The U.S. Energy Department's weekly inventory release showed that crude stockpiles notched up to another all-time high level, as production hit the maximum in 21 years. The report further revealed that within the ‘refined products’ category, gasoline stocks fell, while distillate supplies were up from the week-ago level. Meanwhile, refiners scaled up their utilization rates by 2.6%.
The Energy Information Administration (EIA) Petroleum Status Report, containing data of the previous week ending Friday, outlines information regarding the weekly change in petroleum inventories held and produced by the U.S., both locally and abroad.
The report provides an overview of the level of reserves and their movements, thereby helping investors understand the demand/supply dynamics of petroleum products. It is an indicator of current oil prices and volatility that affect the businesses of the companies engaged in the oil and refining industry.
Analysis of the Data
Crude Oil: The federal government’s EIA report revealed that crude inventories rose by 230,000 barrels for the week ending May 3, 2013, following a jump of 6.70 million barrels in the previous week.
The analysts surveyed by Platts – the energy information arm of McGraw-Hill Companies Inc. (MHP) – had expected crude stocks to climb some 1.9 million barrels. An increase in the level of domestic production – to their highest level since Feb 1992 – led to the modest stockpile build-up with the world's biggest oil consumer even as refiners improved their utilization rates and imports pulled back sharply.

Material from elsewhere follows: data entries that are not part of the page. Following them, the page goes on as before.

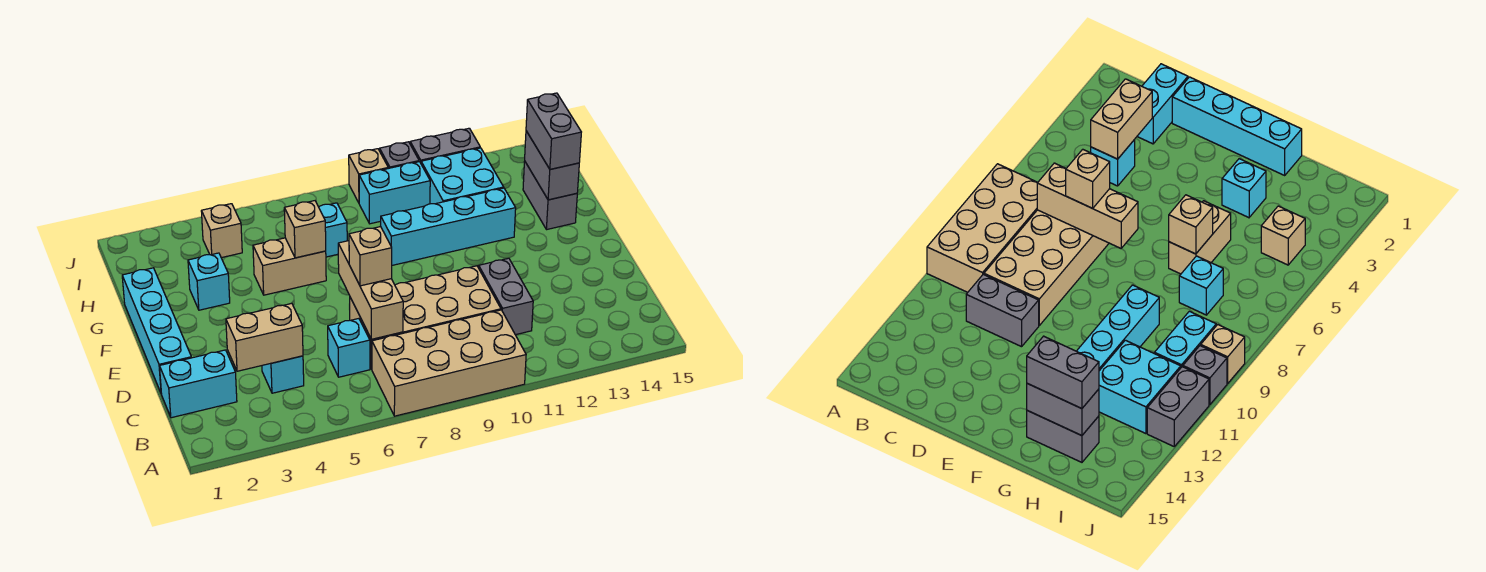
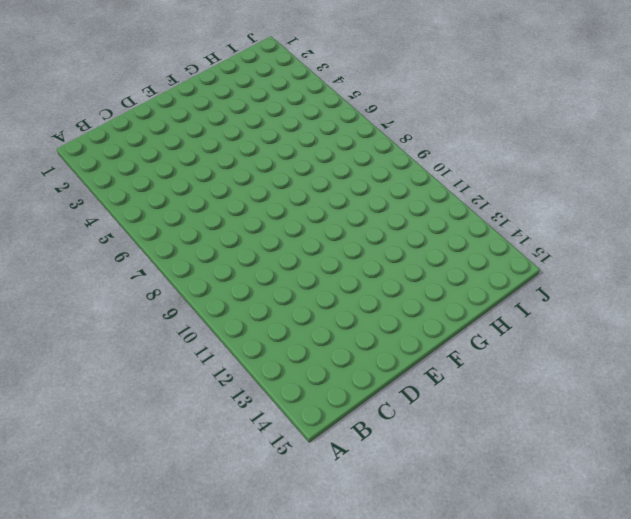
none -> tan 2x4 brick [372,310,526,416]
none -> cyan 1x2 brick [160,350,237,418]
none -> cyan 1x1 brick [262,356,304,393]

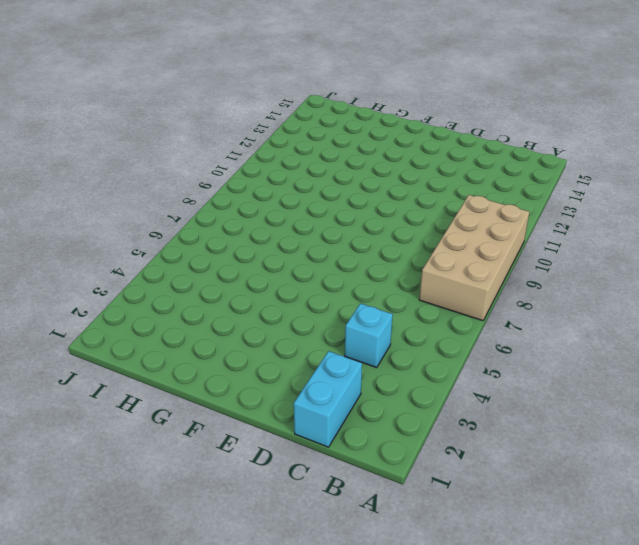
none -> cyan 1x1 brick [328,319,370,377]
none -> tan 2x4 brick [349,266,501,369]
none -> grey 1x2 brick [479,258,533,335]

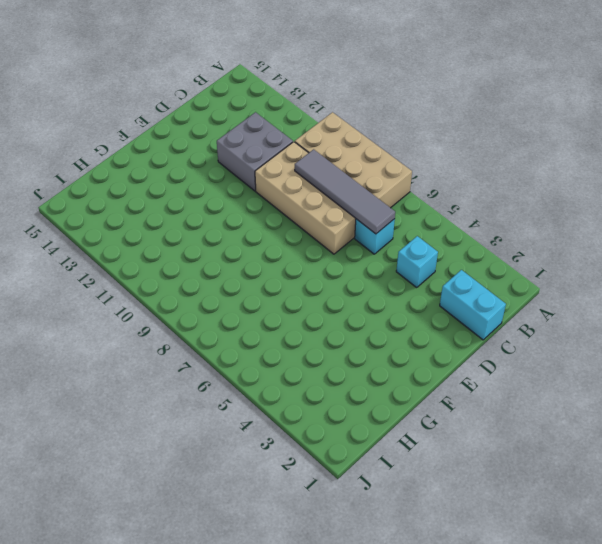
grey 1x4 tile [295,149,395,234] -> tan 1x3 brick [338,241,403,339]
grey 2x2 brick [217,112,293,191] -> grey 1x2 brick [479,258,533,335]
none -> cyan 1x4 brick [122,268,191,394]
none -> cyan 1x1 brick [188,253,230,310]
none -> tan 1x2 brick [253,238,326,295]

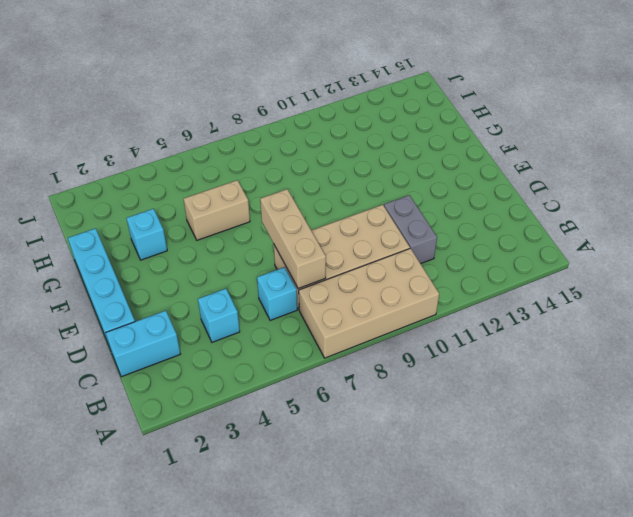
none -> cyan 1x4 brick [381,188,516,265]
none -> grey 1x2 brick [523,161,577,230]
none -> cyan 1x1 brick [319,203,347,257]

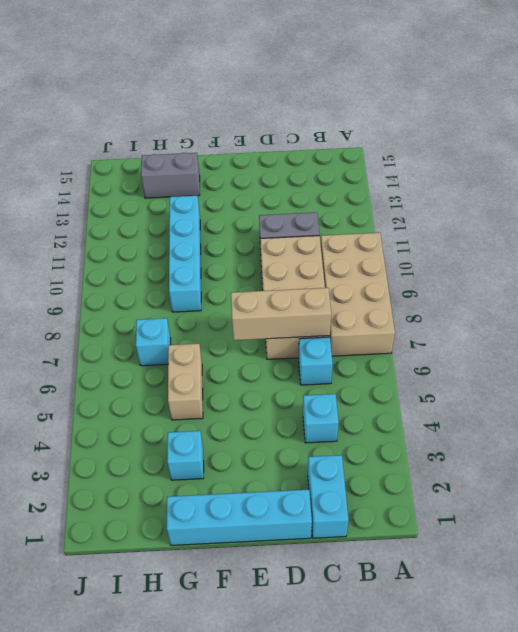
none -> cyan 2x2 brick [421,148,504,204]
none -> tan 1x1 brick [201,204,242,258]
none -> cyan 1x2 brick [359,162,430,224]

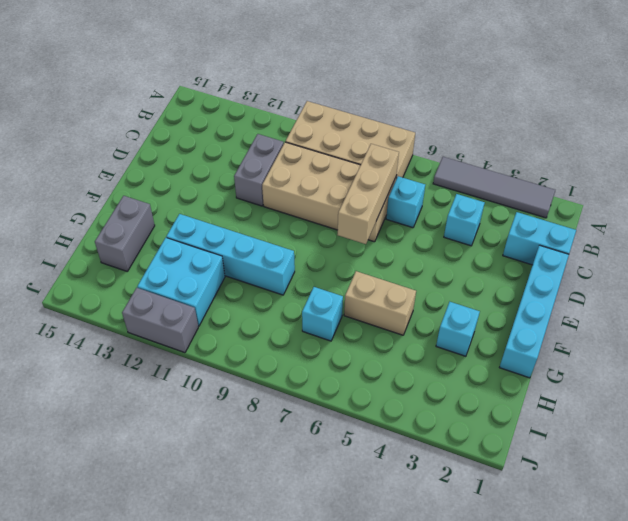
grey 1x4 tile [433,157,555,218] -> none
none -> tan 1x1 brick [201,204,242,258]
none -> cyan 1x2 brick [359,162,430,224]
none -> tan 1x1 brick [349,149,388,203]

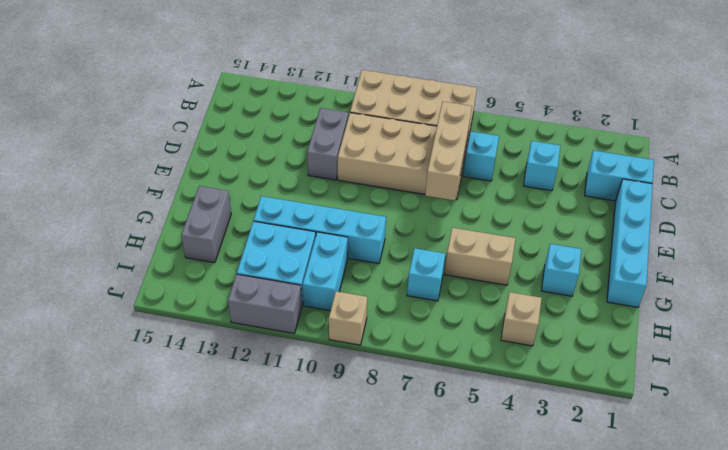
cyan 1x2 brick [303,232,348,311] -> cyan 1x2 brick turned to [359,162,430,224]
none -> grey 1x1 brick [380,142,419,168]
none -> tan 1x2 brick [226,303,303,371]
none -> tan 1x1 brick [284,201,326,258]

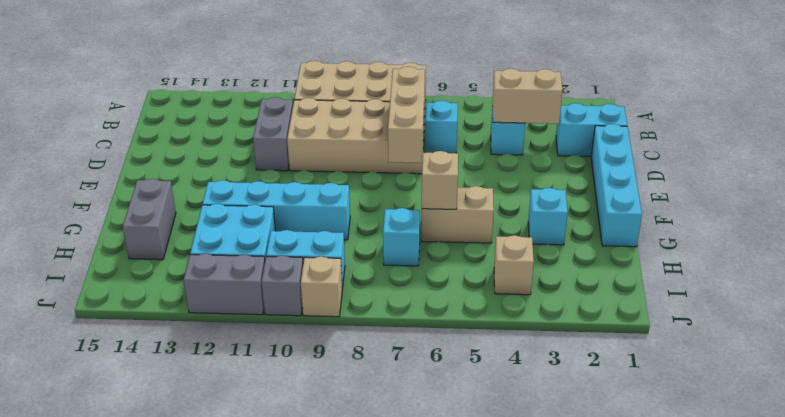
none -> grey 1x2 brick [525,131,579,200]
none -> tan 1x1 brick [349,226,392,286]
none -> grey 1x2 brick [526,93,581,169]

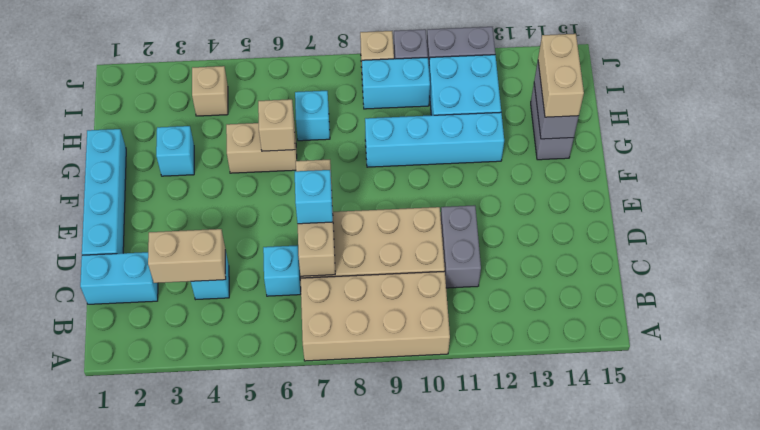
cyan 1x1 brick [295,170,333,224] -> tan 1x1 brick [349,226,392,286]
tan 1x2 brick [538,34,584,117] -> grey 1x2 brick [526,93,581,169]

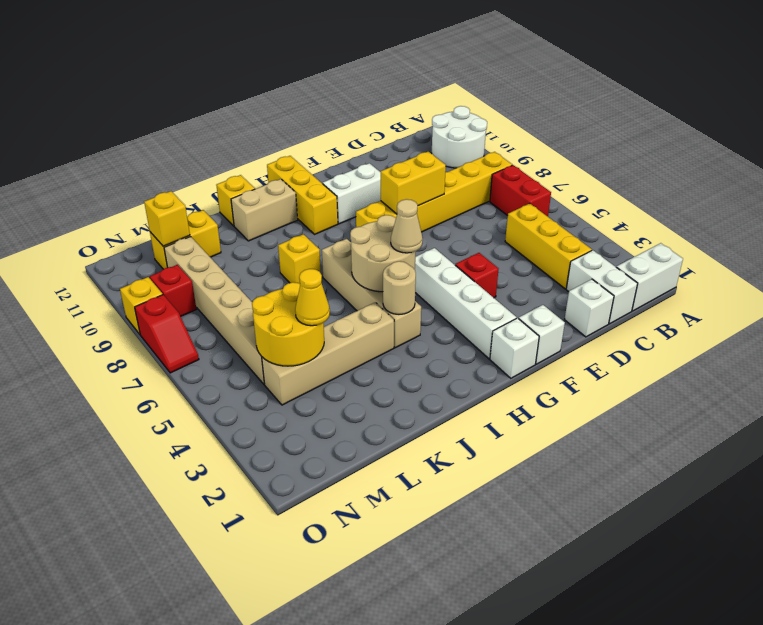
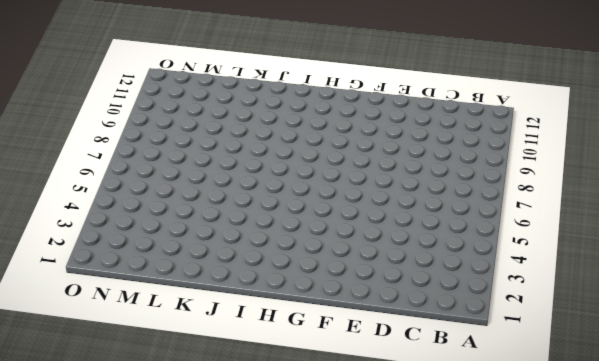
none -> white 1x2 brick [616,243,683,311]
none -> white 2x2 round brick [432,106,487,168]
none -> red 1x2 brick [490,165,551,216]
none -> yellow 1x6 brick [356,152,512,232]

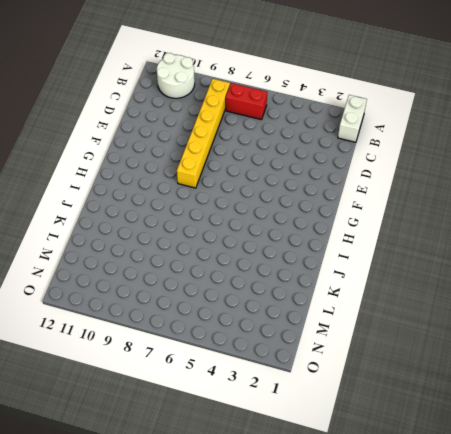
none -> white 1x2 brick [566,250,638,324]
none -> yellow 1x3 brick [505,204,592,289]
none -> white 1x1 brick [565,279,614,337]
none -> white 1x1 brick [519,305,565,364]

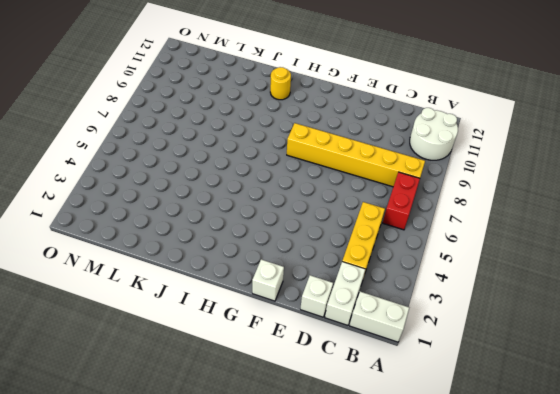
yellow 1x1 round brick [270,67,291,100] -> tan 1x2 brick [231,179,298,241]
none -> red 1x1 brick [455,253,498,298]
none -> white 1x2 brick [323,163,381,224]
none -> white 1x1 brick [490,318,539,378]
none -> white 1x4 brick [415,248,516,359]

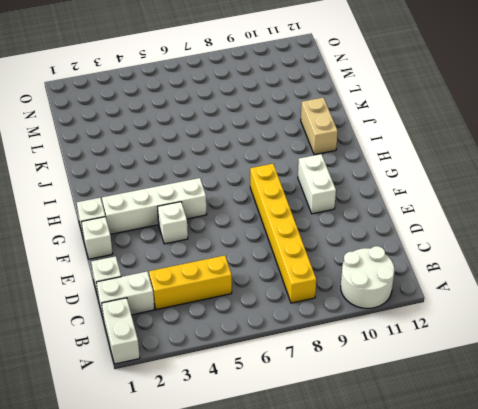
white 1x1 brick [158,202,188,244] -> red 1x1 brick [455,253,498,298]
none -> red 1x2 brick [490,165,551,216]
none -> yellow 1x3 brick [267,156,338,234]
none -> tan 1x4 brick [322,239,421,348]
none -> tan 1x4 brick [262,302,394,405]

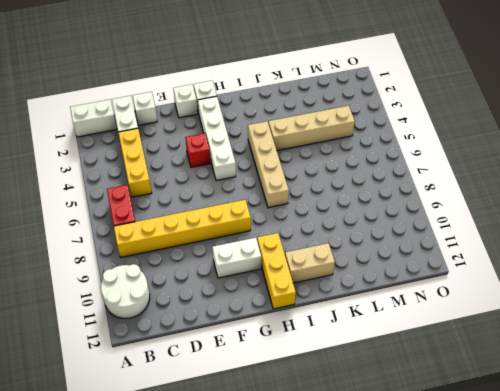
none -> yellow 1x1 brick [278,234,321,284]
none -> yellow 1x1 brick [216,175,255,226]
none -> yellow 1x2 brick [150,210,221,269]
none -> tan 1x6 brick [164,237,265,384]

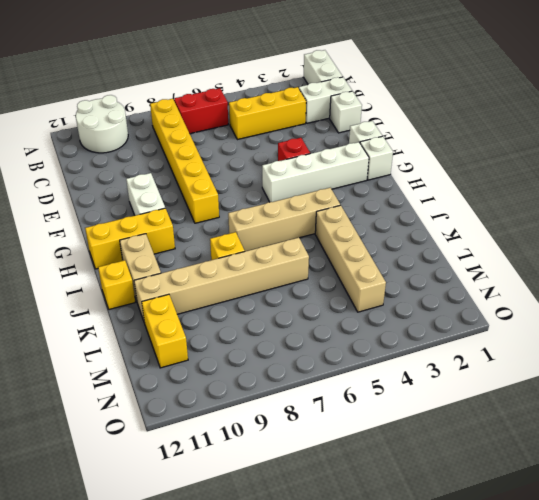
tan 1x6 brick [134,238,309,321] -> tan 1x6 brick moved to [164,237,265,384]
none -> red 1x1 brick [150,265,196,317]
none -> red 1x2 slope [135,295,199,373]
none -> yellow 1x1 brick [120,277,163,334]
none -> yellow 1x2 brick [381,152,446,214]

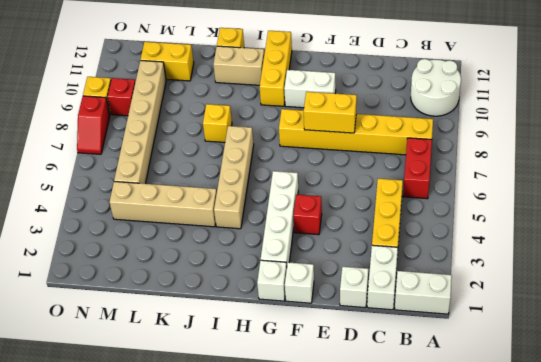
none -> tan 2x2 round brick [350,215,415,292]
none -> tan 1x1 round brick [383,261,416,314]
none -> yellow 2x2 round brick [252,282,324,366]
none -> yellow 1x1 brick [144,191,190,246]

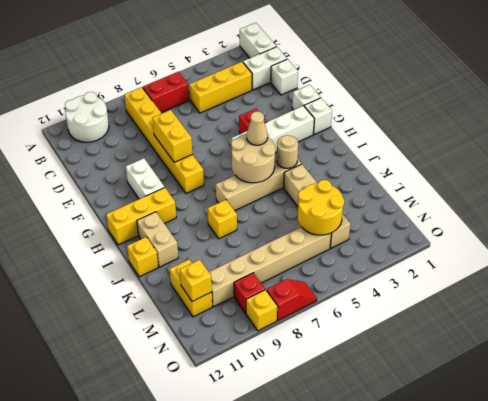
none -> yellow 1x1 cone [295,269,330,326]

However, crude inventories at the Cushing terminal in Oklahoma – the key delivery hub for U.S. crude futures traded on the New York Mercantile Exchange – were down 652,000 barrels from the previous week’s level to 49.15 million barrels. Stocks are currently just under the all-time high of 51.86 million barrels reached in January.
Following the weekly inventory increase, at 395.51 million barrels, current crude supplies are 4.2% above the year-earlier level, and comfortably exceed the upper limit of the average for this time of the year. The crude supply cover remained flat from the previous week at 26.6 days. In the year-ago period, the supply cover was 26.0 days.
Gasoline: Supplies of gasoline were down for the twelfth time in 13 weeks, as domestic consumption strengthened and production fell. This was partially offset by higher imports.
The 910,000 barrels withdrawal – ahead of analysts’ projections for a 750,000 barrels decrease in supply level – took gasoline stockpiles down to 215.07 million barrels. Notwithstanding this drawdown, the existing inventory level of the most widely used petroleum product is 3.9% higher than the year-earlier level and is midway through the average range.
Distillate: Distillate fuel supplies (including diesel and heating oil) were up 1.81 million barrels last week, above analysts’ expectations for a 1 million barrels gain in inventory level. The increase in distillate fuel stocks – the fourth in as many weeks – could be attributed to higher production, partially offset by decline in imports.
At 117.56 million barrels, distillate supplies are 2.6% below the year-ago level and are in the lower limit of the average range for this time of the year.
Refinery Rates: Refinery utilization was up 2.6% from the prior week to 87.0%. The analysts were expecting the refinery run rate to increase 0.6% to 85.0%.
A bullish data from the EIA generally acts as a positive catalyst for crude prices and buoy producers, such as Exxon Mobil Corp. (XOM), Chevron Corp. (CVX) and ConocoPhillips (COP). With an improvement in the companies’ ability to generate positive earnings surprises, they can then move higher from their current Zacks Rank #3 (Hold).